Biological Complexity of Interpretation
Even a technically valid MRD result requires careful biological interpretation:
- Clonal haematopoiesis (DTA) mutations: Mutations in DNMT3A, TET2, and ASXL1 are common in older adults and can persist after AML treatment without indicating residual malignancy. The ELN 2022 AML guidelines state: "Mutations consistent with premalignant clonal haematopoiesis (e.g., DNMT3A, TET2, ASXL1) should not be considered as MRD." Excluding these targets is essential to avoid false positives and unnecessary treatment escalation.
- MRD positivity ≠ imminent relapse: Not all MRD-positive patients relapse. Disease kinetics (rising vs. stable vs. declining), MRD level, treatment phase, and disease biology all influence outcome.
- MRD negativity ≠ cure: Some MRD-negative patients still relapse — likely due to disease below the detection limit, spatial sampling gaps (aspiration covers only one site), or sanctuary sites not reached by the assay.
Emerging Solutions and Future Directions
Several developments are actively addressing these gaps:
- Liquid biopsy (ctDNA): Technologies like CAPP-seq and PhasED-seq can detect circulating tumour DNA at frequencies around 0.002%, offering less invasive sampling and broader anatomical coverage than bone marrow aspiration. Clinical validation for haematologic MRD is still early-stage — NCCN currently gives ctDNA MRD only a category 2B recommendation in PET-positive DLBCL when biopsy is not feasible.
- AI-assisted analysis: Machine learning algorithms are being developed to improve MFC gating consistency and identify subtle leukaemic populations in heterogeneous samples.
- Multi-omic profiling: Combining mutation tracking, immunophenotyping, and epigenetic signatures can improve sensitivity and reduce false negatives from single-platform approaches.
- Global harmonisation: EuroMRD and EuroFlow consortia continue to develop standardised protocols and conduct international quality assurance rounds to reduce variability and expand MRD testing capacity.
Frequently Asked Questions
What is measurable residual disease?
Measurable residual disease (MRD) refers to the small population of cancer cells remaining in the body after treatment that are undetectable by standard microscopy or cytology. Modern molecular and flow-based assays can detect these cells at sensitivities as low as 1 in 100,000 to 1 in 1,000,000.
What is the new name for minimal residual disease?
The preferred term is now "measurable residual disease" (still abbreviated MRD).

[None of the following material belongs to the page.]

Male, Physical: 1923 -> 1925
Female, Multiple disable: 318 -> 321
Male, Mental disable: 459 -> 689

The change reflects that biological impact isn't always minimal, and detection levels vary by testing method.
How to measure measurable residual disease?
MRD is measured using four main methods: multiparameter flow cytometry (MFC), RT-qPCR for gene rearrangements or fusion transcripts, digital PCR (dPCR), and next-generation sequencing (NGS). Method choice depends on disease type, available molecular targets, and required sensitivity.

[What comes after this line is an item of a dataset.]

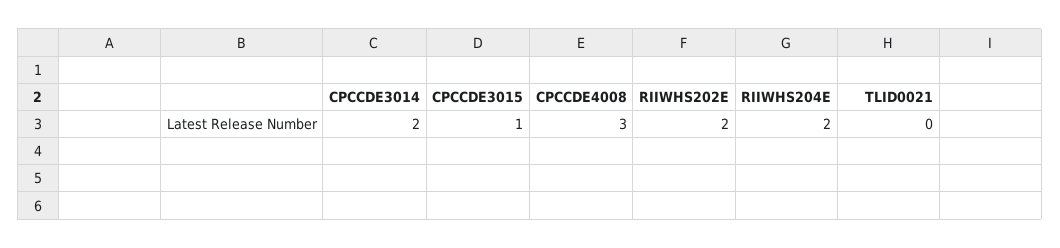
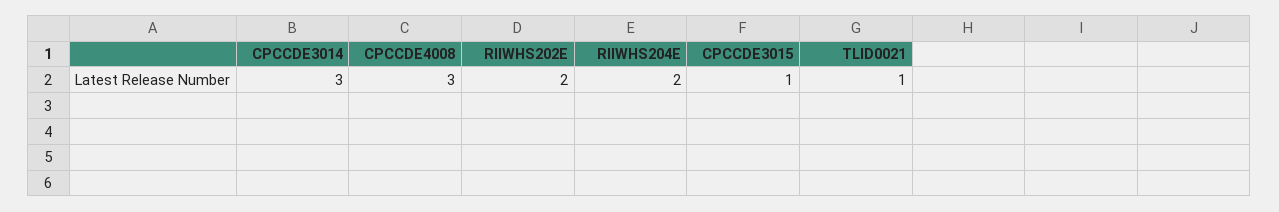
CPCCDE3014: 2 -> 3
TLID0021: 0 -> 1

How to interpret MRD results?
MRD-negative results indicate lower relapse risk and better prognosis; MRD-positive results suggest residual disease and may prompt therapy escalation. Interpretation must account for:
- The specific assay and its detection threshold
- Disease subtype and treatment phase
- Broader clinical context
Are you ever cured from AML?
Long-term remission and functional cure are possible in AML, particularly with allogeneic stem cell transplant in high-risk patients. Relapse remains a risk even years after treatment, but sustained MRD negativity is associated with the best long-term outcomes.
Can you have leukemia for years and not know it?
Some leukemias — chronic lymphocytic leukemia (CLL) and low-grade myelodysplastic syndromes (MDS) — can be present for years before symptoms emerge. MRD testing detects residual disease after treatment in diagnosed patients; it is not a general population screening tool.